Friday, March 5, 2010

The Tenth Fleet

I recently read an article by Paul Furber in a local IT publication - ITWeb Brainstorm Magazine, Volume 9, Issue 06, February 2010, [itweb.co.za] with the title "People: the forgotten power-house for change" wherein Malcolm Gladwell, author of Blink, The Tipping Point and Outliers uses the story of the US Navy's Tenth Fleet to illustrate the power of people that could change the way organisations do business. Malcolm Gladwell told this story whilst speaking on the power of real-time analytics during an IBM conference in the US.

I liked this article because it spoke directly to what I believe the true mandate of HR is in the information age - to assit the organisation to create, share and apply knowledge continuously - also known as the process of innovation.

Malcolm Gladwell mentioned the fact that when the US was losing millions of tons of shipping to the German U-Boats in World War 2, the Navy urgently started to look for solutions to the problem.

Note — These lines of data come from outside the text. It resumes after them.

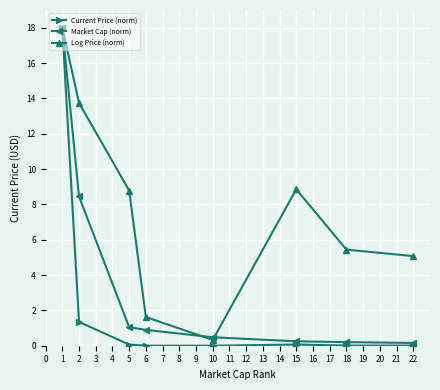

Read the Current Price (norm) value at 2.

1.3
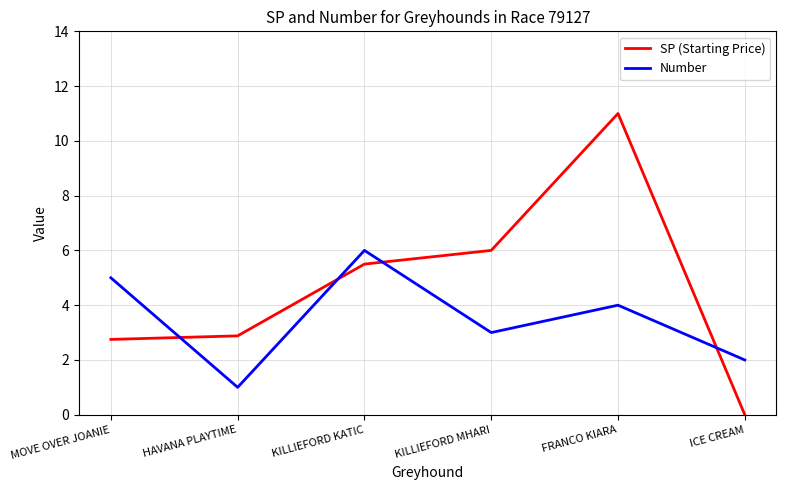

Is it true that Number equals 8.6 at KILLIEFORD KATIC?

False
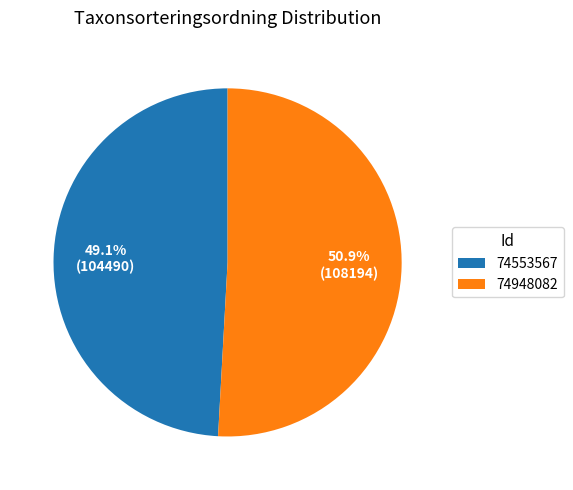

Which slice represents more than half of the pie?

74948082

The conclusion of its investigative efforts indicated to the fact that it had adequate intelligence capacity in the operational theatre - it was breaking enemy communication codes, it tracked the U-Boats successfully, and interrogated enemy captives, but it had nobody that tracked these sets of information, integrated it and then made sense of it! To make matters worse, they did not share the information they already had throughout the all the structures and commands of the Navy.

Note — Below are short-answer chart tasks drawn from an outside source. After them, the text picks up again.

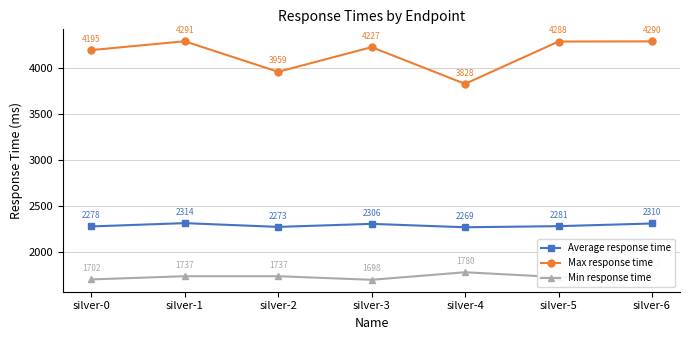

What is the smallest value displayed?

1698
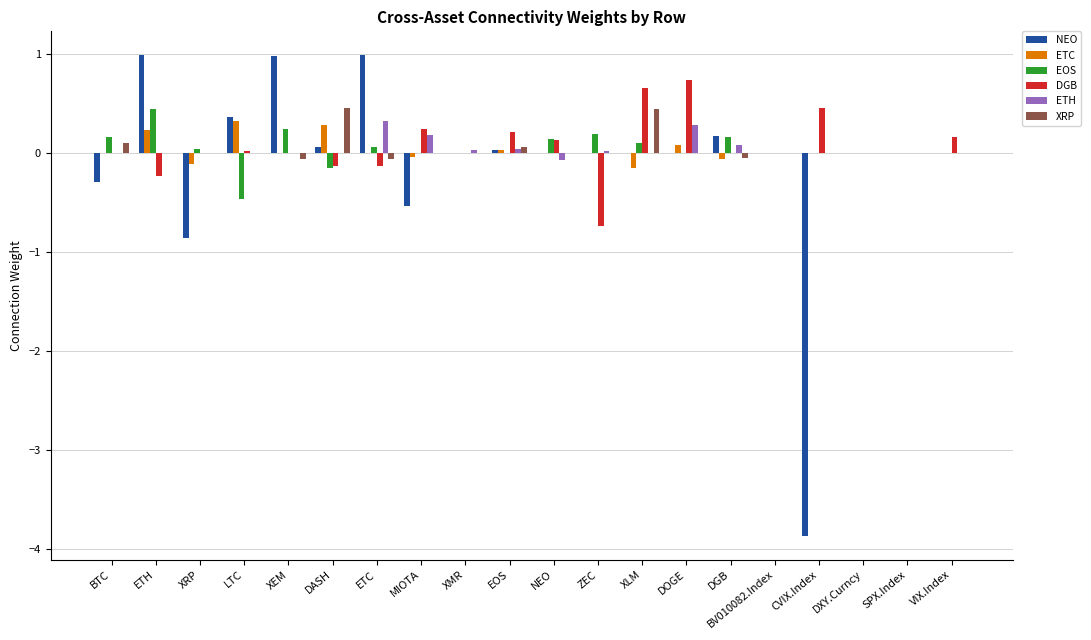

The EOS series shows -0.4 at DOGE. True or false?

False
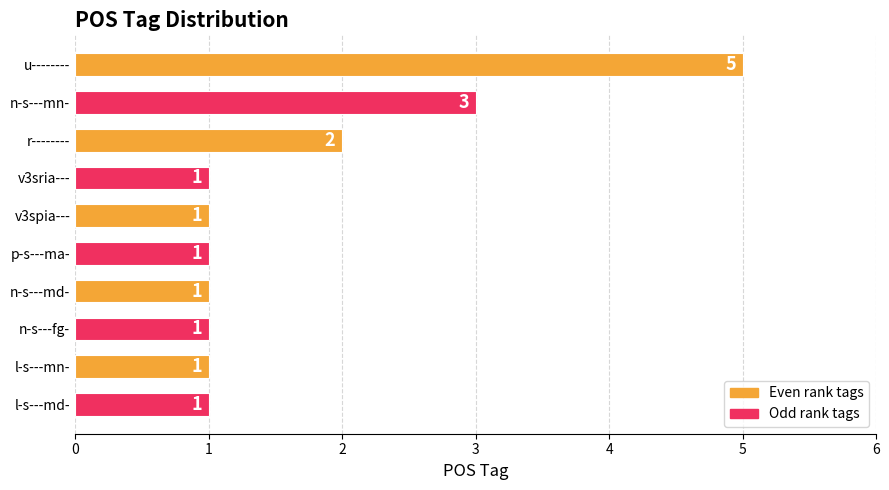

The chart shows a value of 3 at n-s---mn-. True or false?

True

So the Navy put together the Tenth Fleet - it still exists - an information analytics group that gathers this information and interprets it. When this unit started to master the integration of the various information they received, within weeks the battle for the Altantic seas was won and the US controlled that Ocean therein untill the end of the war.

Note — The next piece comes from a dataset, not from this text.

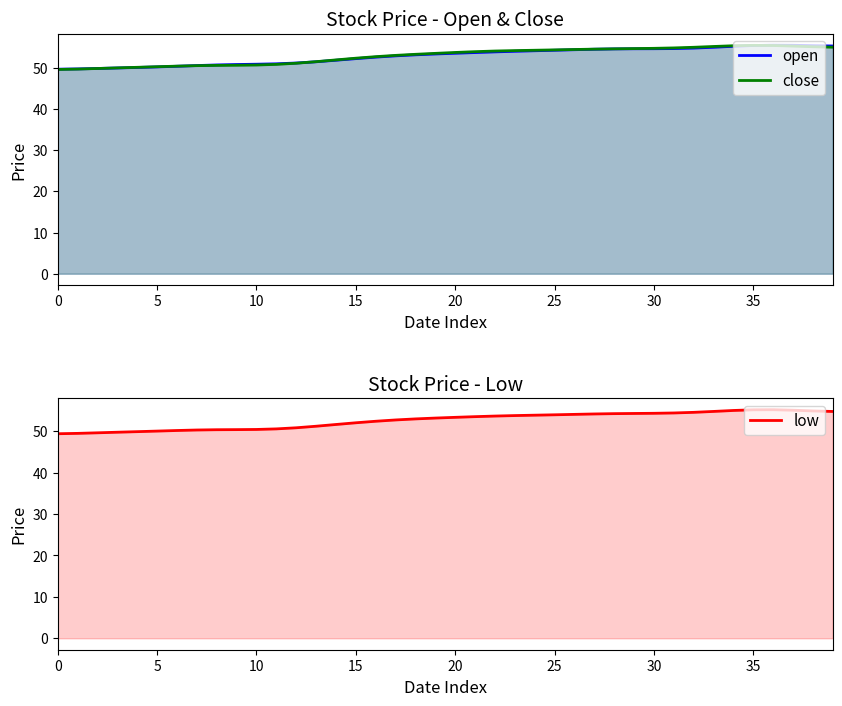

What is the difference between the close values at 22 and 24?

0.2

What makes the story important is that it wasn't about leadership or resources or knowledge but about setting up a group that could make sense of the information and by using social power to communicate it effectively to that organisation. Malcolm reminded the attendees of the conference that they were the Tenth Fleet of their organisations - they could reframe their problems, leverage their social power and commmunicate their knowledge to others, then transformation becomes possible.

HR organisations can be transformed by the HR people themselves if they accept full ownership of their customers, the quality of their services, their business processes, their data & information as well as their applications. Only then will they be able to create or combine, share and apply knowledge to the benefit of the organisation as a whole.

HR cannot possible try to fulfil a more strategic role/ mandate if it has not taken full accountability for its comprehensive architecture and the integration of the various dimensions or layers in that architecture!